In the next few years, more relief and reform legislation was passed, which included:
- The Securities Exchange Act established the Securities and Exchange Commission (SEC) to regulate the sale of securities.
- The National Housing Act established the Federal Housing Administration (FHA) to provide insurance for loans needed to build or repair homes.
- The Emergency Relief Appropriation Act funded the Works Progress Administration (WPA) to put unemployed workers back to work on public projects. The WPA not only created manual labor jobs in construction and other industries, but it also created jobs for white-collar workers and helped those in the performing and fine arts. The WPA would continue through June 1943, providing jobs for 8.5 million Americans with 30 million dependents.
- The Social Security Administration (SSA) created a basic right to a pension in old age and insurance against unemployment.
- The Farm Security Administration (FSA) to improve the conditions of poor landowning farmers.
Over the years, some of the New Deal laws were declared unconstitutional by the U.S. Supreme Court because neither the commerce nor the taxing provisions of the Constitution granted the federal government authority to regulate industry or undertake social and economic reform. As a result, in 1937, Roosevelt proposed a reorganization of the court. Though his proposal met with much opposition and ultimate defeat, the court ruled in favor of the remaining contested legislation.
The New Deal program was based on “socialistic” tendencies that the federal government’s power was needed to get the country out of the Depression. Although public support was widespread, not everyone agreed with Roosevelt’s agenda, arguing that the federal government had no place spending millions on public works, going into debt, and regulating business and industry. Others thought that the New Deal did not go far enough and that the federal government should control the banks and industry.
By 1939, the New Deal had run its course. In the short term, New Deal programs helped improve the lives of people suffering from the events of the Depression despite resistance from businesses and politicians. However, in the long run, New Deal programs set a precedent for the federal government to play a key role in the nation’s economic and social affairs. Roosevelt’s domestic programs were largely followed in the Fair Deal of President Harry S. Truman (1945–53), and both major U.S. parties came to accept most New Deal reforms as a permanent part of national life. In the end, these programs produced a political realignment, making the Democratic Party the majority for the next seven out of the nine presidential terms from 1933 to 1969.

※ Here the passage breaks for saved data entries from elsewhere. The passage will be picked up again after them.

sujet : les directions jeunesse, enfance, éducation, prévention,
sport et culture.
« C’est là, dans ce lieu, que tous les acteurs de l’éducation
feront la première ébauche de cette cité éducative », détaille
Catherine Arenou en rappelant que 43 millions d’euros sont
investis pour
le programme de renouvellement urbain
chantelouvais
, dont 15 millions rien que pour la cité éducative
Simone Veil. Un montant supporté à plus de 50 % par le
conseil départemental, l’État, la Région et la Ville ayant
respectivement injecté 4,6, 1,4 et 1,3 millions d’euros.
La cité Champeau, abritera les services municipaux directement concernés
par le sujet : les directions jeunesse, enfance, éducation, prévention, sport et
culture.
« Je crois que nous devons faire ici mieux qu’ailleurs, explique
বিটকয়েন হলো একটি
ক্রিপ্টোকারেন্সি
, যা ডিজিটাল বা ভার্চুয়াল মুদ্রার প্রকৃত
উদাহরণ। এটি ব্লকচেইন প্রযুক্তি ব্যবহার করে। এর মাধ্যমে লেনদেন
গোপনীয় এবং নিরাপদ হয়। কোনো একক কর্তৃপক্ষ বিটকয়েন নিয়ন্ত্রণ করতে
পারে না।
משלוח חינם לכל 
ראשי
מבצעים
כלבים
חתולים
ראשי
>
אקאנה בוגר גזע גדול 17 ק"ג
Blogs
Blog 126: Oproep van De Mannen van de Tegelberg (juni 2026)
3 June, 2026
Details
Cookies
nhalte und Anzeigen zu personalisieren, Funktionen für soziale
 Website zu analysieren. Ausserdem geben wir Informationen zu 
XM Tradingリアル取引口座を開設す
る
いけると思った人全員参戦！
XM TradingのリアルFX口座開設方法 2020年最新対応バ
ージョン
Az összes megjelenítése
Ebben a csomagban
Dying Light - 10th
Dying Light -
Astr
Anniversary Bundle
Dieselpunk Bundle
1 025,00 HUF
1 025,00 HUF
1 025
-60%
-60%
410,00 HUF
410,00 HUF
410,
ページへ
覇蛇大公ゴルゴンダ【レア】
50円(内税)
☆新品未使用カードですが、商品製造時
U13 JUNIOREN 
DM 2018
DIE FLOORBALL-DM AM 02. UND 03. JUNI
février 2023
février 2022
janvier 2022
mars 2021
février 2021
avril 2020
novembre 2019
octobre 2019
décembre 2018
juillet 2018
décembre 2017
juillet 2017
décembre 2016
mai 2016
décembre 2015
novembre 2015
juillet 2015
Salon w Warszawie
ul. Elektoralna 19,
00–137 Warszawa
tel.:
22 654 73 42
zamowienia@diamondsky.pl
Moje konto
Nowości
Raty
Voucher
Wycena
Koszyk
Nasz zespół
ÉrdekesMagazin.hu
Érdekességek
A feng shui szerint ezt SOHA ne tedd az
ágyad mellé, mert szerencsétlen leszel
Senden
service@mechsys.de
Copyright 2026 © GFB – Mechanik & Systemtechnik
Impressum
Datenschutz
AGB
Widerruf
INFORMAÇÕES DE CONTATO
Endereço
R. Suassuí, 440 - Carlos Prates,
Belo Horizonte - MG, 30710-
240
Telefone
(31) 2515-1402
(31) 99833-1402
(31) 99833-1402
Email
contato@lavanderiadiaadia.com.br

Today, historians still debate whether the New Deal succeeded. Those who say it succeeded point out that economic indicators, while they did not return to pre-Depression levels, did bounce back significantly and also point to the infrastructure created by WPA workers as a long-term benefit. Alternatively, critics point out that while unemployment fell after 1933, it remained high. They argue that the New Deal did not provide long-term solutions and only World War II ended the Depression. Furthermore, many critics feel the New Deal changed the government’s role, which did not benefit the nation.